If Google can do it and do it before Apple and Microsoft roll out their ideas for integration (and what are Apple’s OS X 10.8 and Microsoft’s Windows 8 but exactly that?), then Google has all the backend resources and apps to really make it work. But they have to do it right.
Here’s to the potential of Google and Motorola’s merger, which somehow I think they are going to squander.
That’s my techno two-bits for today anyway.
So, I love Evernote. I use it for everything. It is by far my favorite “cloud” app, and it is on every piece of electronics I own. Everything goes into Evernote (including all my blog posts). I have even scanned all my papers and notebooks from college and seminary into Evernote.
Last night, Evernote upgraded their Android app, and the new interface made me practically giddy. Evernote, Dropbox and Gmail are just about the only apps that work correctly on my Android-based phone, and this new Evernote is a) gorgeous and b) stable.
Dear Evernote, you are everything I always wished I could be. You are the wind beneath my wings!

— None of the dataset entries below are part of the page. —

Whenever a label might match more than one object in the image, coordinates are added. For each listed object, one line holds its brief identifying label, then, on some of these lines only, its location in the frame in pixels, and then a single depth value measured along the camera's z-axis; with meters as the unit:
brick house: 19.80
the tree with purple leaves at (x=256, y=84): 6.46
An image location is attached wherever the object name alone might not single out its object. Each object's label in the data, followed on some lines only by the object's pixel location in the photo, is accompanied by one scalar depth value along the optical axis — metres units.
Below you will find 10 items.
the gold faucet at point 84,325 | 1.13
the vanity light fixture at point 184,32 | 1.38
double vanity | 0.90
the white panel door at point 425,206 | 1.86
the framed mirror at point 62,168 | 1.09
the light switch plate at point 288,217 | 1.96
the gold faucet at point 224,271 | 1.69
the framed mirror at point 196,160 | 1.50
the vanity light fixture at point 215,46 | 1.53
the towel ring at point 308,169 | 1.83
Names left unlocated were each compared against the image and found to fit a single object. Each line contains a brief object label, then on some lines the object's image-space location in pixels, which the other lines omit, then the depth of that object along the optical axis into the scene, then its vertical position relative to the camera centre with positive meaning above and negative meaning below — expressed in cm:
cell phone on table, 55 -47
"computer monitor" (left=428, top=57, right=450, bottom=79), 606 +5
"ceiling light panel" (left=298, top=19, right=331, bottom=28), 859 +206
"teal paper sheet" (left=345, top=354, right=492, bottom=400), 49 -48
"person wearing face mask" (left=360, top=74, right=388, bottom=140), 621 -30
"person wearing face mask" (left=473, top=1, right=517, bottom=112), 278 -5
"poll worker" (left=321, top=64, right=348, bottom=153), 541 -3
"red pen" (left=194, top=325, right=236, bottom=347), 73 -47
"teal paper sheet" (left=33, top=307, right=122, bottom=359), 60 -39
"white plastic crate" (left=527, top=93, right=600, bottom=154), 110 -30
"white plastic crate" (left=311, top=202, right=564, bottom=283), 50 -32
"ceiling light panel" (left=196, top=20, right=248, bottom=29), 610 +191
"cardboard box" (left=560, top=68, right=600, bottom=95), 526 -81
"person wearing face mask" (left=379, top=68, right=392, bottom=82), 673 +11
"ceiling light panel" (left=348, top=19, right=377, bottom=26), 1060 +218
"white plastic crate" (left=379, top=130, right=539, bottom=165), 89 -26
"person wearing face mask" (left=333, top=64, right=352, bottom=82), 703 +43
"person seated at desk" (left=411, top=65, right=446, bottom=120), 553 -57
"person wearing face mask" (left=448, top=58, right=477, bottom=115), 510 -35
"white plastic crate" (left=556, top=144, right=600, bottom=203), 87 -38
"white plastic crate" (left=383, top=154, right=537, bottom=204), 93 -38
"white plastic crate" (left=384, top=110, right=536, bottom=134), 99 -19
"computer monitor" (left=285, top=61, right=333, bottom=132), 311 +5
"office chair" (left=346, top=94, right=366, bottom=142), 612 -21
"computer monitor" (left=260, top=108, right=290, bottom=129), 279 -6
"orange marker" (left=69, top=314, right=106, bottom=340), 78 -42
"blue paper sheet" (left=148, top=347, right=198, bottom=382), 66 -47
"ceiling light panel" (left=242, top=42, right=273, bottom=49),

I love my iPad, and with Apple making a large fortune on the new iPad launch (nearly $2 billion in the first weekend), there are clearly a lot of other people who love the iPad as well. Some people love them too much.
If you’re a pastor who uses an iPad, drift on over to iPad in Ministry. They don’t post often, but when they do, it is usually interesting content.
Here are a list of things I do and don’t do with my iPad:
- I carry my iPad around, but I don’t preach from it. I am too animated when I speak. I’d much rather lose my grip on a $25 Bible than on my $— iPad! (I don’t even want to think about how much I spent on the thing some days.)
- I use only the Apple Smart Cover because that was how Apple designed the iPad to be used. I had a third party black leather case, but ultimately I decided the Zen of the unit without ornamentation was for me.
- I spent the $80 to have the iPad encased in clear plastic – at the kiosk outside of the Apple store – and it is the best investment I made with the thing. I will never use an unprotected iPad again.
- I use four apps more than anything else (Evernote, Logos, Netflix and Facebook) but I have more than 200 apps on the iPad. Why not, right?
I love my iPad, but won’t be upgrading to the new one any time soon.